RE: [GIT PULL] mm: frontswap (for 3.2 window)

From: Dan Magenheimer
Date: Sun Oct 30 2011 - 15:19:30 EST


> From: John Stoffel [mailto:john@xxxxxxxxxxx]
> Dan> Thanks for taking the time to read the LWN article and sending
> Dan> some feedback. I admit that, after being immersed in the topic
> Dan> for three years, it's difficult to see it from the perspective of
> Dan> a new reader, so I apologize if I may have left out important
> Dan> stuff. I hope you'll take the time to read this long reply.
>
> Will do. But I'm not the person you need to convince here about the
> usefulness of this code and approach, it's the core VM developers,

True, but you are the one providing useful suggestions while
the core VM developers are mostly silent (except for saying things
like "don't like it much"). So thank you for your feedback
and for taking the time to provide it and for indulging my replies.

I/we will need to act on your suggestions, but I need to
answer a couple of points/questions you've raised.

> since they're the ones who will have to understand this stuff and know
> how to maintain it. And keeping this maintainable is a key goal.

Absolutely agree. Count the number of frontswap lines that affect
the current VM core code and note also how they are very clearly
identified. It really is a very VERY small impact to the core VM
code (e.g. in the files swapfile.c and page_io.c).
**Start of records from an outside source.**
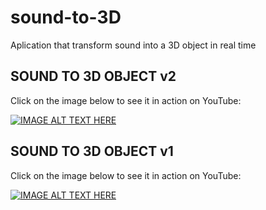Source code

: # sound-to-3D
Aplication that transform sound into a 3D object in real time 

## SOUND TO 3D OBJECT v2 
Click on the image below to see it in action on YouTube:


[![IMAGE ALT TEXT HERE](http://img.youtube.com/vi/M0iwmN1WetE/0.jpg)](http://www.youtube.com/watch?v=M0iwmN1WetE)



## SOUND TO 3D OBJECT v1
Click on the image below to see it in action on YouTube:


[![IMAGE ALT TEXT HERE](http://img.youtube.com/vi/hTGj-nzCDVs/0.jpg)](http://www.youtube.com/watch?v=hTGj-nzCDVs)
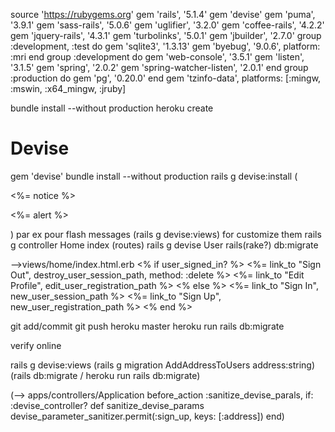 source 'https://rubygems.org'
gem 'rails', '5.1.4'
gem 'devise'
gem 'puma',         '3.9.1'
gem 'sass-rails',   '5.0.6'
gem 'uglifier',     '3.2.0'
gem 'coffee-rails', '4.2.2'
gem 'jquery-rails', '4.3.1'
gem 'turbolinks',   '5.0.1'
gem 'jbuilder',     '2.7.0'
group :development, :test do
  gem 'sqlite3', '1.3.13'
  gem 'byebug',  '9.0.6', platform: :mri
end
group :development do
  gem 'web-console',           '3.5.1'
  gem 'listen',                '3.1.5'
  gem 'spring',                '2.0.2'
  gem 'spring-watcher-listen', '2.0.1'
end
group :production do
  gem 'pg', '0.20.0'
end
gem 'tzinfo-data', platforms: [:mingw, :mswin, :x64_mingw, :jruby]


bundle install --without production
heroku create

<h1>Devise</h1>
gem 'devise'
bundle install --without production
rails g devise:install
(<p class="notice"><%= notice %></p>
<p class="alert"><%= alert %></p>) par ex pour flash messages
(rails g devise:views) for customize them
rails g controller Home index (routes)
rails g devise User
rails(rake?) db:migrate

-->views/home/index.html.erb
<% if user_signed_in? %>
<%= link_to "Sign Out", destroy_user_session_path, method: :delete %>
<%= link_to "Edit Profile", edit_user_registration_path %>
<% else %>
<%= link_to "Sign In", new_user_session_path %>
<%= link_to "Sign Up", new_user_registration_path %>
<% end %>

git add/commit
git push heroku master
heroku run rails db:migrate

verify online

rails g devise:views
(rails g migration AddAddressToUsers address:string) (rails db:migrate / heroku run rails db:migrate)

(--> apps/controllers/Application
  before_action :sanitize_devise_parals, if: :devise_controller?
  def sanitize_devise_params
    devise_parameter_sanitizer.permit(:sign_up, keys: [:address])
  end)
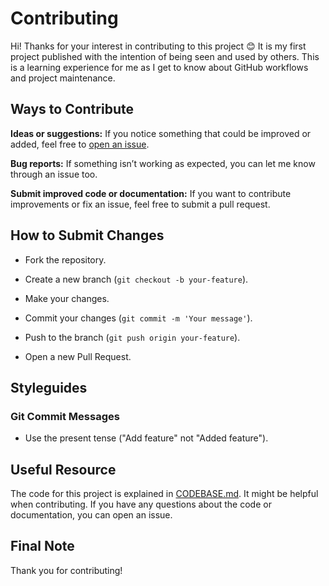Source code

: # Contributing


Hi! Thanks for your interest in contributing to this project 😊 It is my first project published with the intention of 
being seen and used by others. This is a learning experience for me as I get to know about GitHub workflows and project maintenance.

## Ways to Contribute

**Ideas or suggestions:** If you notice something that could be improved or added, feel free to [open an issue](https://github.com/Joaquin-E-Serraiti/pathfinding-visualizer/issues/new).

**Bug reports:** If something isn’t working as expected, you can let me know through an issue too.

**Submit improved code or documentation:** If you want to contribute improvements or fix an issue, feel free to submit a pull request.


## How to Submit Changes

- Fork the repository.

- Create a new branch (`git checkout -b your-feature`).

- Make your changes.

- Commit your changes (`git commit -m 'Your message'`).

- Push to the branch (`git push origin your-feature`).

- Open a new Pull Request.
  

## Styleguides

### Git Commit Messages

- Use the present tense ("Add feature" not "Added feature").


## Useful Resource


The code for this project is explained in [CODEBASE.md](./CODEBASE.md). It might be helpful when contributing. 
If you have any questions about the code or documentation, you can open an issue.




## Final Note

Thank you for contributing!

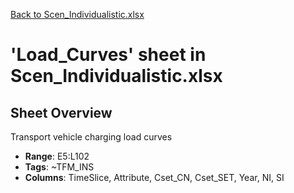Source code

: [Back to Scen_Individualistic.xlsx](README.md)

# 'Load_Curves' sheet in Scen_Individualistic.xlsx

## Sheet Overview

Transport vehicle charging load curves

- **Range**: E5:L102
- **Tags**: ~TFM_INS
- **Columns**: TimeSlice, Attribute, Cset_CN, Cset_SET, Year, NI, SI

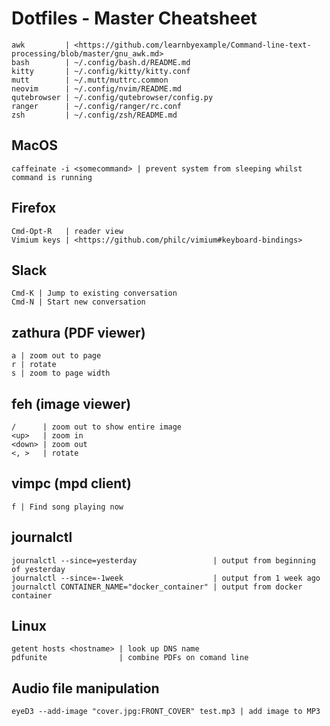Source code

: # Dotfiles - Master Cheatsheet

    awk         | <https://github.com/learnbyexample/Command-line-text-processing/blob/master/gnu_awk.md>
    bash        | ~/.config/bash.d/README.md
    kitty       | ~/.config/kitty/kitty.conf
    mutt        | ~/.mutt/muttrc.common
    neovim      | ~/.config/nvim/README.md
    qutebrowser | ~/.config/qutebrowser/config.py
    ranger      | ~/.config/ranger/rc.conf
    zsh         | ~/.config/zsh/README.md

## MacOS

    caffeinate -i <somecommand> | prevent system from sleeping whilst command is running

## Firefox

    Cmd-Opt-R   | reader view
    Vimium keys | <https://github.com/philc/vimium#keyboard-bindings>

## Slack

    Cmd-K | Jump to existing conversation
    Cmd-N | Start new conversation

## zathura (PDF viewer)

    a | zoom out to page
    r | rotate
    s | zoom to page width

## feh (image viewer)

    /      | zoom out to show entire image
    <up>   | zoom in
    <down> | zoom out
    <, >   | rotate

## vimpc (mpd client)

    f | Find song playing now

## journalctl

    journalctl --since=yesterday                 | output from beginning of yesterday
    journalctl --since=-1week                    | output from 1 week ago
    journalctl CONTAINER_NAME="docker_container" | output from docker container

## Linux

    getent hosts <hostname> | look up DNS name
    pdfunite                | combine PDFs on comand line

## Audio file manipulation

    eyeD3 --add-image "cover.jpg:FRONT_COVER" test.mp3 | add image to MP3

<!-- vim: set nospell: -->
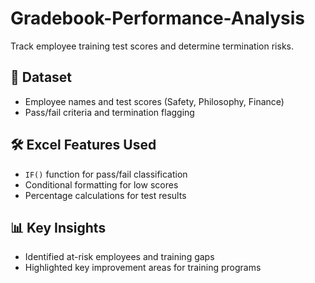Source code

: # Gradebook-Performance-Analysis
Track employee training test scores and determine termination risks.  
## 📂 Dataset  
- Employee names and test scores (Safety, Philosophy, Finance)  
- Pass/fail criteria and termination flagging  

## 🛠 Excel Features Used  
- `IF()` function for pass/fail classification  
- Conditional formatting for low scores  
- Percentage calculations for test results  

## 📊 Key Insights  
- Identified at-risk employees and training gaps  
- Highlighted key improvement areas for training programs 
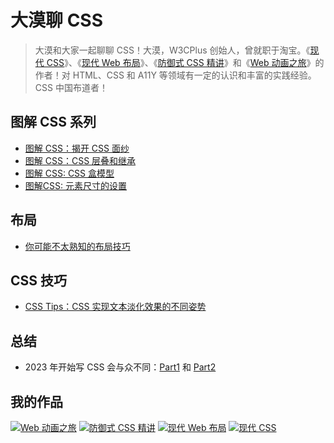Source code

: # 大漠聊 CSS

> 大漠和大家一起聊聊 CSS！大漠，W3CPlus 创始人，曾就职于淘宝。《[现代 CSS](https://s.juejin.cn/ds/i8w19nNV/)》、《[现代 Web 布局](https://s.juejin.cn/ds/i8TEyuL9/)》、《[防御式 CSS 精讲](https://s.juejin.cn/ds/i8w1muWW/)》和《[Web 动画之旅](https://s.juejin.cn/ds/i8w1MbBE/)》的作者！对 HTML、CSS 和 A11Y 等领域有一定的认识和丰富的实践经验。CSS 中国布道者！

## 图解 CSS 系列

- [图解 CSS：揭开 CSS 面纱](https://github.com/airen/Talk-About-CSS/issues/1)
- [图解 CSS：CSS 层叠和继承](https://github.com/airen/Talk-About-CSS/issues/5)
- [图解 CSS: CSS 盒模型](https://github.com/airen/Talk-About-CSS/issues/6)
- [图解CSS: 元素尺寸的设置](https://github.com/airen/Talk-About-CSS/issues/8)

## 布局

- [你可能不太熟知的布局技巧](https://github.com/airen/Talk-About-CSS/issues/9)

## CSS 技巧

- [CSS Tips：CSS 实现文本淡化效果的不同姿势](https://github.com/airen/Talk-About-CSS/issues/10)

## 总结

- 2023 年开始写 CSS 会与众不同：[Part1](https://github.com/airen/Talk-About-CSS/issues/2) 和 [Part2](https://github.com/airen/Talk-About-CSS/issues/3)

## 我的作品

[![Web 动画之旅](https://p3-juejin.byteimg.com/tos-cn-i-k3u1fbpfcp/bfc725e33a98438ab1710a3d0542541c~tplv-k3u1fbpfcp-jj:300:420:0:0:q95.avis#?w=650&h=910&s=297876&e=png&b=ff6a06)](https://s.juejin.cn/ds/i8w1MbBE)
[![防御式 CSS 精讲](https://p1-juejin.byteimg.com/tos-cn-i-k3u1fbpfcp/ad2ad54c9ae440d9885f1dff4b4a9aea~tplv-k3u1fbpfcp-jj:300:420:0:0:q95.avis)](https://s.juejin.cn/ds/i8w1muWW)
[![现代 Web 布局](https://p6-juejin.byteimg.com/tos-cn-i-k3u1fbpfcp/29d4c1babec542ae8b14b4711946b5ac~tplv-k3u1fbpfcp-jj:300:420:0:0:q95.avis)](https://s.juejin.cn/ds/i8TEyuL9)
[![现代 CSS](https://p9-juejin.byteimg.com/tos-cn-i-k3u1fbpfcp/65497d55a61c436cb9074e83e4bb72d9~tplv-k3u1fbpfcp-jj:300:420:0:0:q95.avis)](https://s.juejin.cn/ds/i8w19nNV)
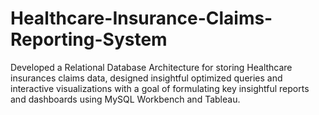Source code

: # Healthcare-Insurance-Claims-Reporting-System
Developed a Relational Database Architecture for storing Healthcare insurances claims data, designed insightful optimized queries and interactive visualizations with a goal of formulating key insightful reports and dashboards using MySQL Workbench and Tableau. 
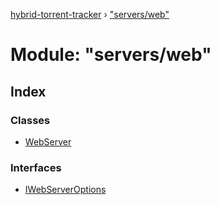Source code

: [hybrid-torrent-tracker](../README.md) › ["servers/web"](_servers_web_.md)

# Module: "servers/web"

## Index

### Classes

* [WebServer](../classes/_servers_web_.webserver.md)

### Interfaces

* [IWebServerOptions](../interfaces/_servers_web_.iwebserveroptions.md)
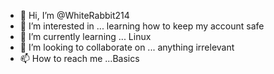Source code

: - 👋 Hi, I’m @WhiteRabbit214
- 👀 I’m interested in ... learning how to keep my account safe
- 🌱 I’m currently learning ... Linux
- 💞️ I’m looking to collaborate on ... anything irrelevant
- 📫 How to reach me ...Basics
<!---
WhiteRabbit214/WhiteRabbit214 is a ✨ special ✨ repository because its `README.md` (this file) appears on your GitHub profile.
You can click the Preview link to take a look at your changes.
--->
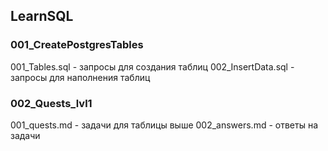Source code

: ## LearnSQL

### 001_CreatePostgresTables
001_Tables.sql - запросы для создания таблиц
002_InsertData.sql - запросы для наполнения таблиц

### 002_Quests_lvl1
001_quests.md - задачи для таблицы выше
002_answers.md - ответы на задачи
(And it's worth noting, and I'm not arguing that it is conclusive,
just relevant, that my company has stood up and claimed responsibility
to maintain it.)

> Ok, so why not just a targetted swap compression function instead?
> Why is your method superior?

The designer/implementor of zram (which is the closest thing to
"targetted swap compression" in the kernel today) has stated
elsewhere on this thread that frontswap has advantages
over his own zram code.

And the frontswap patchset (did I mention how small the impact is?)
provides a lot more than just a foundation for compression (zcache).

> But that's besides the point. How much overhead does TMEM incur when
> it's not being used, but when it's avaiable?

This is answered in frontswap.txt in the patchset, but:

ZERO overhead if CONFIG_FRONTSWAP=n. All the hooks compile into no-ops.

If CONFIG_FRONTSWAP=y and no "tmem backend" registers to use it at
runtime, the overhead is one "compare pointer against NULL" for
every page actually swapped in or out, which is about as close to ZERO
overhead as any code can be.

If CONFIG_FRONTSWAP=y AND a "tmem backend" does register, the
answer depends on which tmem backend and what it is doing (and
yes I agree more numbers are needed), but the overhead is
incurred only in the case where a page would otherwise have
actually been swapped in or out and can replace the horrible
cost of swapping pages.

> Dan> Frontswap is the last missing piece. Why so much resistance?
>
> Because you haven't sold it well with numbers to show how much
> overhead it has?
>
> I'm being negative because I see no reason to use it. And because I
> think you can do a better job of selling it and showing the benefits
> with real numbers.

In your environment where RAM is essentially infinite, and swapping
never occurs, I agree there would be no reason for you to enable it.
In which case there is no overhead to you.

Received loud and clear on the "need more real numbers" though
personally I don't have any machines with more than 4GB RAM so
I won't personally be testing any EDA environments with 144GB :-}

So, in the context of "costs nothing if you don't need it and has
very VERY small core code impact", and given that various kernel
developers and real users and real distros and real products say
on this thread that they DO need it, and given that there
are "some" real numbers (for one user, Xen, and agree that some
are needed for zcache)... and assuming that the core VM developers
bother to read the documentation already provided that addresses
the above, let me ask again...

Why so much resistance?

Thanks,
Dan

Oops, one more (but I have to use the X-word)...

> Load up a XEN box, have a VM spike it's memory usage and show how TMEM
> helps. Compare it to a non-TMEM setup with the same load.

Yep, that's what the presentation URL I provided (for Xen) measures.
Overcommitment (more VMs than otherwise could fit in the physical
RAM) AND about a 8% performance improvement on all VMs doing
a kernel compile simultaneously. Pretty impressive.